C. Delta Lake time travel does not scale well in cost or latency to provide a long-term versioning solution.
D. Delta Lake time travel cannot be used to query previous versions of these tables because Type 1 changes modify data files in place.
E. Shallow clones can be combined with Type 1 tables to accelerate historic queries for long-term versioning.
正解:C
解説: (Pass4Test メンバーにのみ表示されます)
質問 7:
A data pipeline uses Structured Streaming to ingest data from kafka to Delta Lake. Data is being stored in a bronze table, and includes the Kafka_generated timesamp, key, and value. Three months after the pipeline is deployed the data engineering team has noticed some latency issued during certain times of the day.
A senior data engineer updates the Delta Table's schema and ingestion logic to include the current timestamp (as recoded by Apache Spark) as well the Kafka topic and partition. The team plans to use the additional metadata fields to diagnose the transient processing delays.
Which limitation will the team face while diagnosing this problem?
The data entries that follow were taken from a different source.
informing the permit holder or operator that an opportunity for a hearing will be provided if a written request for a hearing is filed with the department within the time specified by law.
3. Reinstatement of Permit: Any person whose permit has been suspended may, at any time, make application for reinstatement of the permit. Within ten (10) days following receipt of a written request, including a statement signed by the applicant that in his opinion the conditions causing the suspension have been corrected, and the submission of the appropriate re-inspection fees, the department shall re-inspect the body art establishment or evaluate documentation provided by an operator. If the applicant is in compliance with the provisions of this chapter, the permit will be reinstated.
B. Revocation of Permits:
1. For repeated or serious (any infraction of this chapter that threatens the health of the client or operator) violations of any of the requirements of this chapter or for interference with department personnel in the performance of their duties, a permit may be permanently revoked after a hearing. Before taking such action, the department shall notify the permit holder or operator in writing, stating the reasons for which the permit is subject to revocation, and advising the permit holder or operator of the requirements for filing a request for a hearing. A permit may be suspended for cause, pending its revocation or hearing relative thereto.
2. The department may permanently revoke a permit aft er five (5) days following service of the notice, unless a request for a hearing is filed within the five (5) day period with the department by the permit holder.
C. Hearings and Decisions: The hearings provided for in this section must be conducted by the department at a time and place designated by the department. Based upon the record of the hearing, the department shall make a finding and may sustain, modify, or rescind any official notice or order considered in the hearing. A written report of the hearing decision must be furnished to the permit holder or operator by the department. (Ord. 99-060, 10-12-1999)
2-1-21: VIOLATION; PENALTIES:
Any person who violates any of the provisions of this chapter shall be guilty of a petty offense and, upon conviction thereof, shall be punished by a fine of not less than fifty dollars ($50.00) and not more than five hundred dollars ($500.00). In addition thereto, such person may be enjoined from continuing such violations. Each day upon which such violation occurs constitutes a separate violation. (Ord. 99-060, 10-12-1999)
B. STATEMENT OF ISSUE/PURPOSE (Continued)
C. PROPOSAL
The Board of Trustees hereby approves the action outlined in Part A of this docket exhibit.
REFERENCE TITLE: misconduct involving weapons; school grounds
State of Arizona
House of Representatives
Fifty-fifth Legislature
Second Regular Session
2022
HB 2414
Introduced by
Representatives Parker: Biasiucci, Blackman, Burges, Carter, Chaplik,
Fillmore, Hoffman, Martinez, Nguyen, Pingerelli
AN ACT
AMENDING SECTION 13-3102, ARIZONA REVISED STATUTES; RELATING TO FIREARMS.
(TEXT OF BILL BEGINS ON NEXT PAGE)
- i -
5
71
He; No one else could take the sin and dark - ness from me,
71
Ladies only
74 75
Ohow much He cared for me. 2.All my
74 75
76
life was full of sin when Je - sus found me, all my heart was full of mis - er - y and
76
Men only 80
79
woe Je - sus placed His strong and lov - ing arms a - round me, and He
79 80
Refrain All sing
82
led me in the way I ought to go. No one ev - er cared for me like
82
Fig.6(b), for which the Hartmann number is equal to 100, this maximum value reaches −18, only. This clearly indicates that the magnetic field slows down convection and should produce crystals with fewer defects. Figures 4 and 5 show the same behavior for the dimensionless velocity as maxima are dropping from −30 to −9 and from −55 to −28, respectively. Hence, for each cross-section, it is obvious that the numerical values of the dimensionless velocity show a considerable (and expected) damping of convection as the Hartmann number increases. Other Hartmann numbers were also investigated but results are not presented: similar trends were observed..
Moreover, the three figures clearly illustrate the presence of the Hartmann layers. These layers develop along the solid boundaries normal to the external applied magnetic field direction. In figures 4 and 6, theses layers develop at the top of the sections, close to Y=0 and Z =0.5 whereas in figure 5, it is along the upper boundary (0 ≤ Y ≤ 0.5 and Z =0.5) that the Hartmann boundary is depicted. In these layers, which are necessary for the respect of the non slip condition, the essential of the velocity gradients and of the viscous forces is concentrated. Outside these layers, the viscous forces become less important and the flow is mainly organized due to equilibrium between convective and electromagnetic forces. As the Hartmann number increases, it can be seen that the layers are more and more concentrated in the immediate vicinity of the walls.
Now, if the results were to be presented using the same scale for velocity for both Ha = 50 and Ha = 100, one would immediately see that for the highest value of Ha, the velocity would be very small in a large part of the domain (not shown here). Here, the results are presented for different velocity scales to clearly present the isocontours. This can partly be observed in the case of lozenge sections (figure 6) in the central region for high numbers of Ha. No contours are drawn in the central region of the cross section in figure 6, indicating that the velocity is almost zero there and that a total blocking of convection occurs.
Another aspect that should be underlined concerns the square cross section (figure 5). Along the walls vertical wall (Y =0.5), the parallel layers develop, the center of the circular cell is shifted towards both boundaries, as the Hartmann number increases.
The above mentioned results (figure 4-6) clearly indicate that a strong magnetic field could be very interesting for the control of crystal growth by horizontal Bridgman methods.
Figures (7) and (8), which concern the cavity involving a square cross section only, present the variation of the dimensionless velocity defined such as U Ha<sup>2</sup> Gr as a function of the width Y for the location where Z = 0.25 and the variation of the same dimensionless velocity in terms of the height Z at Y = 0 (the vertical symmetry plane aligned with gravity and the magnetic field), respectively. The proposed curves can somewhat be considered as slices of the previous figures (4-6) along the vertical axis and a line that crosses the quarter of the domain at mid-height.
A. New fields cannot be added to a production Delta table.
B. Updating the table schema requires a default value provided for each file added.
Get Latest & Actual Certified-Data-Engineer-Professional Exam's Question and Answers from
C. New fields not be computed for historic records.
D. Updating the table schema will invalidate the Delta transaction log metadata.
E. Spark cannot capture the topic partition fields from the kafka source.
正解:C
解説: (Pass4Test メンバーにのみ表示されます)
質問 8:
A table named user_ltv is being used to create a view that will be used by data analysts on various teams. Users in the workspace are configured into groups, which are used for setting up data access using ACLs.
The user_ltv table has the following schema:
email STRING, age INT, ltv INT
The following view definition is executed:
An analyst who is not a member of the auditing group executes the following query:
SELECT * FROM user_ltv_no_minors
Which statement describes the results returned by this query?
A. All records from all columns will be displayed with the values in user_ltv.
B. All age values less than 18 will be returned as null values all other columns will be returned with the values in user_ltv.
C. All columns will be displayed normally for those records that have an age greater than 18; records not meeting this condition will be omitted.
D. All values for the age column will be returned as null values, all other columns will be returned with the values in user_ltv.
E. All columns will be displayed normally for those records that have an age greater than 17; records not meeting this condition will be omitted.
正解:C
解説: (Pass4Test メンバーにのみ表示されます)
質問 9:
The view updates represents an incremental batch of all newly ingested data to be inserted or Get Latest & Actual Certified-Data-Engineer-Professional Exam's Question and Answers from updated in the customers table.
The following logic is used to process these records.
MERGE INTO customers
USING (
SELECT updates.customer_id as merge_ey, updates .*
FROM updates
UNION ALL
SELECT NULL as merge_key, updates .*
FROM updates JOIN customers
ON updates.customer_id = customers.customer_id
WHERE customers.current = true AND updates.address <> customers.address ) staged_updates ON customers.customer_id = mergekey WHEN MATCHED AND customers. current = true AND customers.address <> staged_updates.address THEN UPDATE SET current = false, end_date = staged_updates.effective_date WHEN NOT MATCHED THEN INSERT (customer_id, address, current, effective_date, end_date) VALUES (staged_updates.customer_id, staged_updates.address, true, staged_updates.effective_date, null) Which statement describes this implementation?
A. The customers table is implemented as a Type 1 table; old values are overwritten by new values and no history is maintained.
B. The customers table is implemented as a Type 0 table; all writes are append only with no changes to existing values.
C. The customers table is implemented as a Type 2 table; old values are maintained but marked as no longer current and new values are inserted.
D. The customers table is implemented as a Type 2 table; old values are overwritten and new customers are appended.
正解:C
解説: (Pass4Test メンバーにのみ表示されます)
Kikuchi -
Pass4Testの問題集の新鮮のところは、図解を豊富に取り入れて、知識を整理できるように工夫しています。